Advanced scraping settings
When to use
For sites that crawl poorly with defaults:
- Anti-bot protection (Cloudflare, hCaptcha challenges).
- JS-heavy rendering (React/Vue/Angular SPAs with no SSR).
- Login-walled content.
- Rate-limited sites that drop our requests.
Settings available
Six knobs:
- User-agent string. Default is
AskVault-Bot/1.0. Override for sites that allowlist specific UAs. - JS rendering. Toggle headless rendering on/off. Slower but handles SPAs.
- Retry behavior. Number of retries on 5xx, timeout window.
- BYOK scraper. Bring your own ScrapingBee/Bright Data API key for harder sites.
- Per-host throttle. Concurrent fetches per origin.
- Custom headers. Add cookies, auth tokens (see cookies for login crawls).
JS rendering
By default, AskVault tries lightweight HTTP fetch first; falls back to headless rendering on detection of JS-required content.
Force JS rendering if your site is purely SPA-based:
- Settings > Advanced Scraping > Force JS Rendering.
- Set per source or globally.
Trade-off: 2 to 5x slower than HTTP fetch.
BYOK scraper
For aggressively-protected sites (Cloudflare Pro, custom anti-bot):
- Settings > BYOK Scraper > Provider.
- Pick provider (ScrapingBee, Bright Data, etc.).
- Paste your API key.
- AskVault routes through your account for protected URLs.
You pay the upstream provider. AskVault doesn't surcharge.
Per-host throttle
For respecting your own server's capacity:
- Default 8 in flight per host.
- Lower to 3 if your server struggles.
- Higher to 20 if your server has capacity.
Configure per source.
Custom headers
For sites with custom auth or rate-limit:
{ "Authorization": "Bearer xxx", "X-API-Key": "yyy", "Cookie": "session=zzz"}Sent on every crawl request. See cookies for login crawls for cookies specifically.
Retry behavior
For transient errors:
- 5xx. Retry 3 times with exponential backoff.
- 429 rate limit. Wait per Retry-After header.
- Timeout. 30 seconds default; configurable.
About 95% of crawls complete successfully with defaults.
Limits
- JS rendering capacity. About 100 concurrent renderings per workspace.
- BYOK provider plan limits apply.
- Custom headers count. Up to 10.
- Retry attempts. 3 over 30 seconds.
- Setup time. About 15 minutes.
Common pitfalls
JS render too slow. Most pages don't need it. Only force for SPAs.

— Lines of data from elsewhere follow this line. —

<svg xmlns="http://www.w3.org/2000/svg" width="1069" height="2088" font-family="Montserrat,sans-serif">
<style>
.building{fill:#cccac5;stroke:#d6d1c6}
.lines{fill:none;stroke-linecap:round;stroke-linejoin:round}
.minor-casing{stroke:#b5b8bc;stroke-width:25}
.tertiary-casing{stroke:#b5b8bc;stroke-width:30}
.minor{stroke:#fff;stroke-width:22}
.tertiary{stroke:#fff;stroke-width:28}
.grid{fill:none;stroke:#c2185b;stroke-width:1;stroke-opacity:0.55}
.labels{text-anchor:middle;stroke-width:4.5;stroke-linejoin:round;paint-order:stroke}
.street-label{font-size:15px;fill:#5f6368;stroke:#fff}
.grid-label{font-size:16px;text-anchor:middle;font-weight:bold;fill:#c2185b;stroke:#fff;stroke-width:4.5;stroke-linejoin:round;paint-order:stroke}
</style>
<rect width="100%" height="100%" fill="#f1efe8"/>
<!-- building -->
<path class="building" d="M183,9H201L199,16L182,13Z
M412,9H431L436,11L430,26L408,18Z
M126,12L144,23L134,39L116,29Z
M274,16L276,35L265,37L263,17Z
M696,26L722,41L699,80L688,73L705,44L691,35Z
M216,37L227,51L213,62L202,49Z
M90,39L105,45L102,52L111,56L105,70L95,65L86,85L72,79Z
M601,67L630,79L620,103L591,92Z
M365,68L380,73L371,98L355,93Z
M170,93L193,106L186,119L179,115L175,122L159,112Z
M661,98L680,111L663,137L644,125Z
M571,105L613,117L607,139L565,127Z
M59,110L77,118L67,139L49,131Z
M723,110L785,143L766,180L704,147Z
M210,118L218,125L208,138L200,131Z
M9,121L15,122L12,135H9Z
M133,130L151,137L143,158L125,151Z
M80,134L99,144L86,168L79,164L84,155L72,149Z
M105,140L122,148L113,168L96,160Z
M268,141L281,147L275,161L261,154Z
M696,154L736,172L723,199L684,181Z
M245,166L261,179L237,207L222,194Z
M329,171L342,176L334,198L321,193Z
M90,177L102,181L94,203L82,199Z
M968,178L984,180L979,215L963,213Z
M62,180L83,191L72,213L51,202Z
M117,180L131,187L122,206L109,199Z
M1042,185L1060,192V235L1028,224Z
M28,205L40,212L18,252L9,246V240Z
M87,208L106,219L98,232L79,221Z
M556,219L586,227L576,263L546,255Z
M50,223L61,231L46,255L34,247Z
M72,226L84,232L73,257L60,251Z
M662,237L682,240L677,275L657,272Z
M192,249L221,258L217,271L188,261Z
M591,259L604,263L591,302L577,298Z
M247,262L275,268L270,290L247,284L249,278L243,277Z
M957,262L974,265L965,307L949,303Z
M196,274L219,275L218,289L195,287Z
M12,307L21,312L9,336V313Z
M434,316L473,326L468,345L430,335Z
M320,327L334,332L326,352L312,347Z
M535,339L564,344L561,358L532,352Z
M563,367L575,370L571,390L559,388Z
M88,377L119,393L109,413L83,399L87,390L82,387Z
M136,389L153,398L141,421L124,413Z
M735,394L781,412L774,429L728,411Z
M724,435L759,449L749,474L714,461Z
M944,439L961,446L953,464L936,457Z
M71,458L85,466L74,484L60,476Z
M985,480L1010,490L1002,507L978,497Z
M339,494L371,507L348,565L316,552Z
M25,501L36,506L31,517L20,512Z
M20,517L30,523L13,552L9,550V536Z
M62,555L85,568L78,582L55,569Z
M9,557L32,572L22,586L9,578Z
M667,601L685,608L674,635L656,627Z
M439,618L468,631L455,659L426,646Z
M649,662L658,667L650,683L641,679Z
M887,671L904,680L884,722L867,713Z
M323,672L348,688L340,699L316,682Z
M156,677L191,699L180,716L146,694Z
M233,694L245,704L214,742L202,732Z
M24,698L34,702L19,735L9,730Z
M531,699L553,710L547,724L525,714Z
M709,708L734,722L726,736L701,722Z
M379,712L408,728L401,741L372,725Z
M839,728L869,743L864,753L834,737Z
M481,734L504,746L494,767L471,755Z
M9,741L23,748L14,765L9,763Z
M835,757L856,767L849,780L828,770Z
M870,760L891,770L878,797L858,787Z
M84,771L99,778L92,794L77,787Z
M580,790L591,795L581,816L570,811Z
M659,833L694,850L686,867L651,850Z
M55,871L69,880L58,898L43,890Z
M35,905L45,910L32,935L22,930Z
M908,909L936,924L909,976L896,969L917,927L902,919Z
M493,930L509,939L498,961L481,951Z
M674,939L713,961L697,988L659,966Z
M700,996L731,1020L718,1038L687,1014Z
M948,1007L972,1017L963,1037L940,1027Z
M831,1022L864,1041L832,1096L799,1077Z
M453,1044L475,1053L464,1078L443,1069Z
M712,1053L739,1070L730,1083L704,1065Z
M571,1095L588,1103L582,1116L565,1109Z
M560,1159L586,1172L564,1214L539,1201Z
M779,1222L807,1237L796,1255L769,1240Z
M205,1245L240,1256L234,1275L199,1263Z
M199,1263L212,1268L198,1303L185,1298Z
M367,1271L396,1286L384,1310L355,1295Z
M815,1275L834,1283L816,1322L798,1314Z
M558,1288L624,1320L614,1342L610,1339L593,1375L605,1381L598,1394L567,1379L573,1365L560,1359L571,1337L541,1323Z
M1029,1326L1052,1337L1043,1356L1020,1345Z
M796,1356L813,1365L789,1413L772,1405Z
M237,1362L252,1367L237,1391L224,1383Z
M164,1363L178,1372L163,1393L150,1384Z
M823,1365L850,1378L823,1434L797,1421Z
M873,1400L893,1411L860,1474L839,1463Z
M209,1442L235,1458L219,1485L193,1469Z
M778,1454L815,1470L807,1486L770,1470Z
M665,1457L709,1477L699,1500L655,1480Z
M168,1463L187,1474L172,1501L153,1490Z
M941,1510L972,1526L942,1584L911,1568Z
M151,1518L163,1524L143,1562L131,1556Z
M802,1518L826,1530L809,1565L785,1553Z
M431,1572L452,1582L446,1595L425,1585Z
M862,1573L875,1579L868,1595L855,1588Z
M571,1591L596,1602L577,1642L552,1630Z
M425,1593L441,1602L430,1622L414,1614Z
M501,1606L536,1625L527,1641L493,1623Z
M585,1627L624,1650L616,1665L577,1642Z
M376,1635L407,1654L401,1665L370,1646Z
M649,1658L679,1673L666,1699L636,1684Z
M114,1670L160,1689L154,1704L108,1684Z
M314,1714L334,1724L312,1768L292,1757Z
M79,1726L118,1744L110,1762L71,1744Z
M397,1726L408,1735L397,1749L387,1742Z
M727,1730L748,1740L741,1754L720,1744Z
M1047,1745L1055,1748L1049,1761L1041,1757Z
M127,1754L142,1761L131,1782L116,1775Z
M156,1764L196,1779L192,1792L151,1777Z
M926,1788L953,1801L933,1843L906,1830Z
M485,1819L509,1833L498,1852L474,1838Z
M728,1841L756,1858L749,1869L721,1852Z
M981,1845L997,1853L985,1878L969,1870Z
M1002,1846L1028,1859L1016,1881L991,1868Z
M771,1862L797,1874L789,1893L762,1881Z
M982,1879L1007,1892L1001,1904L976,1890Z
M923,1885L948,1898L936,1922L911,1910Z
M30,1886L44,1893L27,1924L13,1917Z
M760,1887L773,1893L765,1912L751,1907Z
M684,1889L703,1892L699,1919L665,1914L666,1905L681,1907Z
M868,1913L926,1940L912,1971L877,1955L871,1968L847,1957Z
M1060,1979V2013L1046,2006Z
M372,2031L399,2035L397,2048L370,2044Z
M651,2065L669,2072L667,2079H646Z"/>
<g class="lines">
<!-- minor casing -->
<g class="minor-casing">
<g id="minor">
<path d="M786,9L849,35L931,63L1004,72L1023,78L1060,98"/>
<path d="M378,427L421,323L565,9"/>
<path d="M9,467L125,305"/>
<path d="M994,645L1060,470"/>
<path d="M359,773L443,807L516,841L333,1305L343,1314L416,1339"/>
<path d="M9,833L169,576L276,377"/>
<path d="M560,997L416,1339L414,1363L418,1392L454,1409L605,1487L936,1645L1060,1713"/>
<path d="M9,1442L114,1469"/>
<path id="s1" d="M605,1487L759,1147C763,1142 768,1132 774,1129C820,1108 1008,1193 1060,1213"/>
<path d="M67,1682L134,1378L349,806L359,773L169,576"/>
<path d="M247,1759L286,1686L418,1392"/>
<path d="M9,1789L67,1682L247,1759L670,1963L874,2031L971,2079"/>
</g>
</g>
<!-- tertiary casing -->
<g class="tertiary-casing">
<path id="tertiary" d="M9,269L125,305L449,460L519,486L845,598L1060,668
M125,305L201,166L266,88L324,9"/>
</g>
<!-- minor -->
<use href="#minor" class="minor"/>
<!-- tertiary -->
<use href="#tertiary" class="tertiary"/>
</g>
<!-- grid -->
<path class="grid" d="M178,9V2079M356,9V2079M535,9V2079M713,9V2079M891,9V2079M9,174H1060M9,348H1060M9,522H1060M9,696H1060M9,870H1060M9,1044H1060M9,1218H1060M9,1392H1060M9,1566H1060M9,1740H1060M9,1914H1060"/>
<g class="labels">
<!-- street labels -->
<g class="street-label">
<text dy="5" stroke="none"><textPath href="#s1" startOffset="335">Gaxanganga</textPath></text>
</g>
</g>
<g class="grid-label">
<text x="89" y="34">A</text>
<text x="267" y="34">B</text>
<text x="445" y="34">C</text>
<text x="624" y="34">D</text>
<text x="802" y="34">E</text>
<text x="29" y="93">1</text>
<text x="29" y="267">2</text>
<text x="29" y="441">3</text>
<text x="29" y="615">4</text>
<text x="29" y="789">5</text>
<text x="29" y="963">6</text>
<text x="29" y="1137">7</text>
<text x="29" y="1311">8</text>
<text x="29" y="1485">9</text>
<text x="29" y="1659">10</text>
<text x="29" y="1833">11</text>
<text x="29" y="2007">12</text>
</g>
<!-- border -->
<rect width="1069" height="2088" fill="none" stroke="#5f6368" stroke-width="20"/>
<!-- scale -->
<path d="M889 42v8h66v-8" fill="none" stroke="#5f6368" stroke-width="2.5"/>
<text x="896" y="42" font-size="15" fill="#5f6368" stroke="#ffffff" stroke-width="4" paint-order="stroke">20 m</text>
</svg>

BYOK provider quota. Monitor with provider; AskVault doesn't track your quota.
Throttle too tight. Crawl takes hours. Raise.
Headers leak secrets in audit log. Sensitive headers redacted.
FAQ
Will I get banned from my own site?
Configure user-agent and per-host throttle to identify and respect.
Can I use my own ScrapingBee free tier?
Yes. AskVault works with any compatible BYOK provider.
Does JS rendering work for React, Vue, Angular?
Yes. Headless Chromium handles all standard frameworks.